Over the past few years, in fact, as the hype around cloud computing has reached its hysterical peak, the warnings to IT have come so thick and fast that the received wisdom is that IT is becoming irrelevant at many companies. Third-party providers will supply all the technical services a company needs, and consumer devices will serve as the new information delivery platform.

Meanwhile, IT has come to be regarded as a band of risk-averse dinosaurs, unwilling to adapt as the meteor of change comes hurtling out of the cloud.

But it's not true that IT people don't like change. What they don't like is new technology thrown into userland with little or no testing, or with no thought about how it would work with existing systems, or how data put in to the cloud could be taken out again.

IT can't always be the agent of change because it is perpetually caught between users' desire for new technology, and business requirements to maintain critical business systems. Of all the departments or specialties in IT, I&O is the one most responsible for keeping existing systems tuned, connected, secure and operational -- which means long periods of testing, rejection of some cool technologies, and orderly processes for adding new services.

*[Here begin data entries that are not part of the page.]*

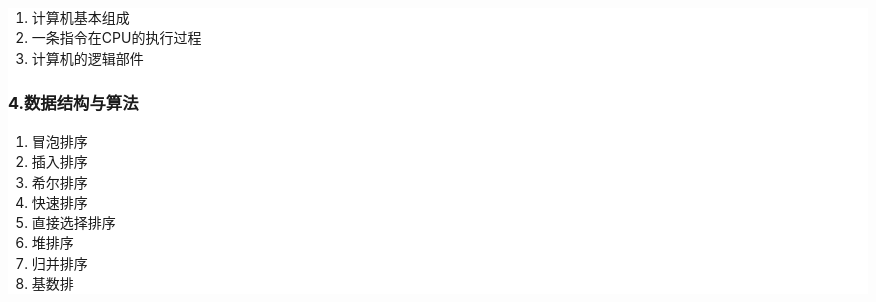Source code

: 1. 计算机基本组成
2. 一条指令在CPU的执行过程
3. 计算机的逻辑部件

### 4.数据结构与算法

1. 冒泡排序
2. 插入排序
3. 希尔排序
4. 快速排序
5. 直接选择排序
6. 堆排序
7. 归并排序
8. 基数排
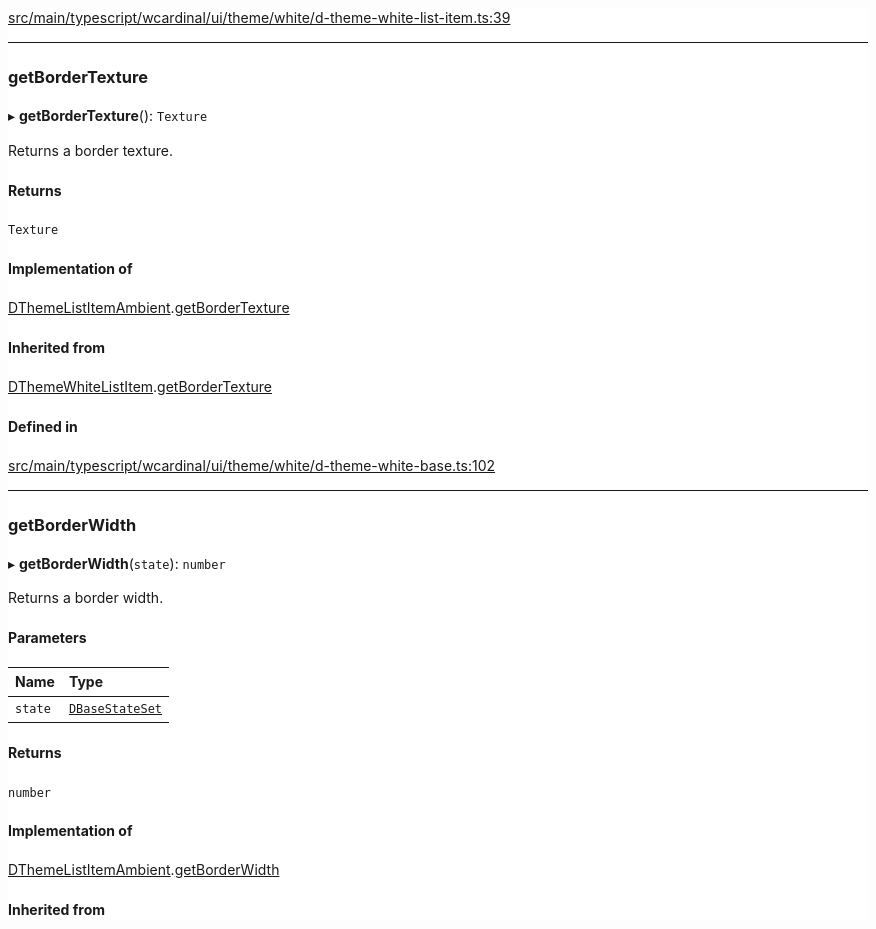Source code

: [src/main/typescript/wcardinal/ui/theme/white/d-theme-white-list-item.ts:39](https://github.com/winter-cardinal/winter-cardinal-ui/blob/v0.205.1/src/main/typescript/wcardinal/ui/theme/white/d-theme-white-list-item.ts#L39)

___

### getBorderTexture

▸ **getBorderTexture**(): `Texture`

Returns a border texture.

#### Returns

`Texture`

#### Implementation of

[DThemeListItemAmbient](../interfaces/DThemeListItemAmbient.md).[getBorderTexture](../interfaces/DThemeListItemAmbient.md#getbordertexture)

#### Inherited from

[DThemeWhiteListItem](DThemeWhiteListItem.md).[getBorderTexture](DThemeWhiteListItem.md#getbordertexture)

#### Defined in

[src/main/typescript/wcardinal/ui/theme/white/d-theme-white-base.ts:102](https://github.com/winter-cardinal/winter-cardinal-ui/blob/v0.205.1/src/main/typescript/wcardinal/ui/theme/white/d-theme-white-base.ts#L102)

___

### getBorderWidth

▸ **getBorderWidth**(`state`): `number`

Returns a border width.

#### Parameters

| Name | Type |
| :------ | :------ |
| `state` | [`DBaseStateSet`](../interfaces/DBaseStateSet.md) |

#### Returns

`number`

#### Implementation of

[DThemeListItemAmbient](../interfaces/DThemeListItemAmbient.md).[getBorderWidth](../interfaces/DThemeListItemAmbient.md#getborderwidth)

#### Inherited from

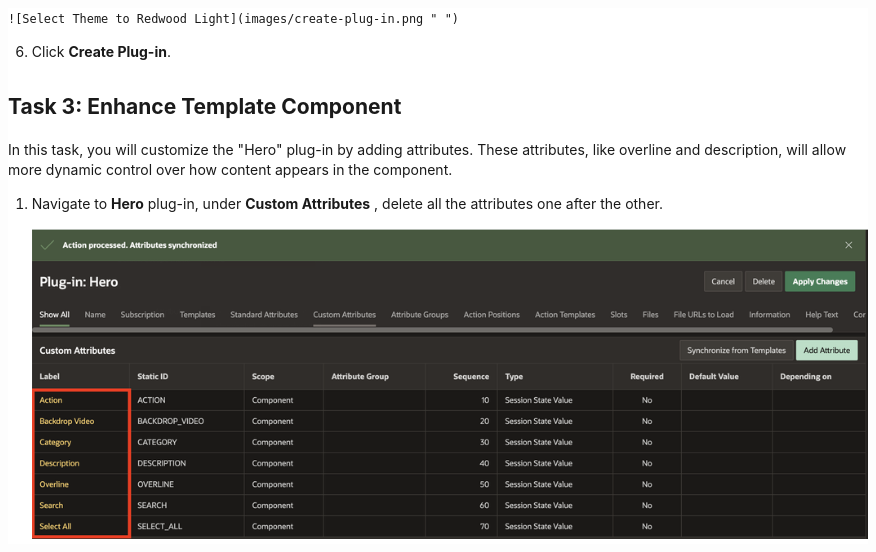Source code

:     ![Select Theme to Redwood Light](images/create-plug-in.png " ")

6. Click **Create Plug-in**.

## Task 3: Enhance Template Component

In this task, you will customize the "Hero" plug-in by adding attributes. These attributes, like overline and description, will allow more dynamic control over how content appears in the component.

1. Navigate to **Hero** plug-in, under **Custom Attributes** , delete all the attributes one after the other.

    ![Select Theme to Redwood Light](images/delete-attributes.png " ")
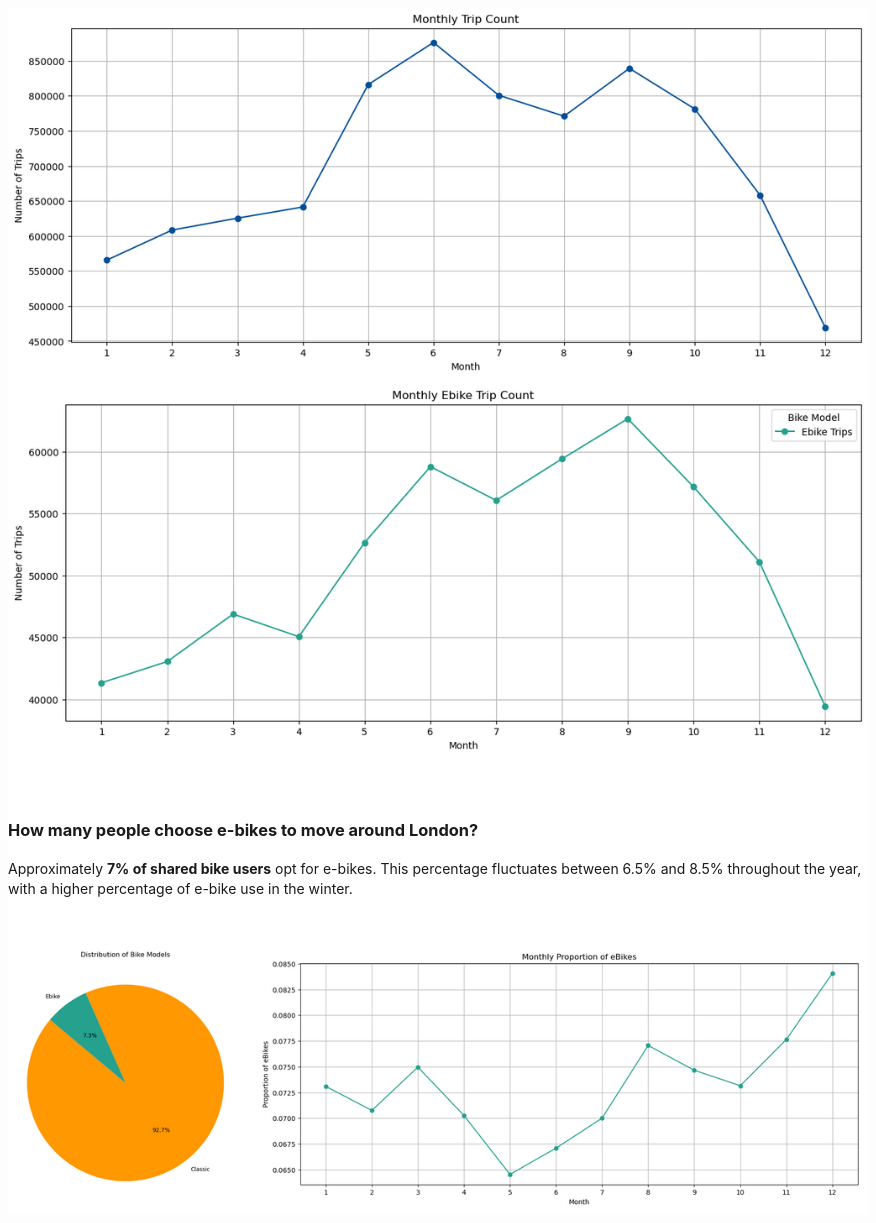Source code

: ![overall_trend](img/monthly_overall_count.png)
![ebike_trend](img/monthly_ebike_count.png)

<br>

### How many people choose e-bikes to move around London?
Approximately **7% of shared bike users** opt for e-bikes. This percentage fluctuates between 6.5% and 8.5% throughout the year, with a higher percentage of e-bike use in the winter.  

<br>

![ebike_perc](img/percentage_ebike_.jpg)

Such behaviors don't mean IT is fighting progress. Not most of them, anyway. Most of them are defending the company's ability to continue operating, even if it has to do so using computers that are so last year they were probably made, well, last year. The same goes for apps purchased a decade ago, which have been tuned and rewritten to the company's specifications every year until they match exactly the workflow that business-unit managers want.

Even IT itself has internal contingents clamoring for change. Most big IT shops split the difference between stable and sexy by giving some department--I&O say-- responsibility for keeping operations running at five nines. Another group within IT, say developers, gets the plumb job of testing brand-new technology and figuring out whether it can help the business. But the same dilemma persists: developers want to ship hot new code out the door, while I&O wants to ensure it won’t bring down production systems.

Gartner's right that the rate of change is increasing. It's right that IT's I&O people are moving more slowly toward the future than the future is moving toward them. And it's right that I&O departments have to take seriously the changes that are swamping traditional IT processes. SaaS, virtualization and remote computing technologies of all kinds are making full-service, fully staffed internal IT and help-desk departments anachronistic. The trend toward handing off some of IT's responsibilities to cloud providers, outsourcers or hosting companies is too well established and too attractive financially.

However, Gartner is not right that, by moving slowly, I&O dooms itself to irrelevance. By keeping the trains running on time, I&O provides a stable operational platform on which employees can work and business can be conducted. That's still a valuable function, even in a cloudified, BYOD world.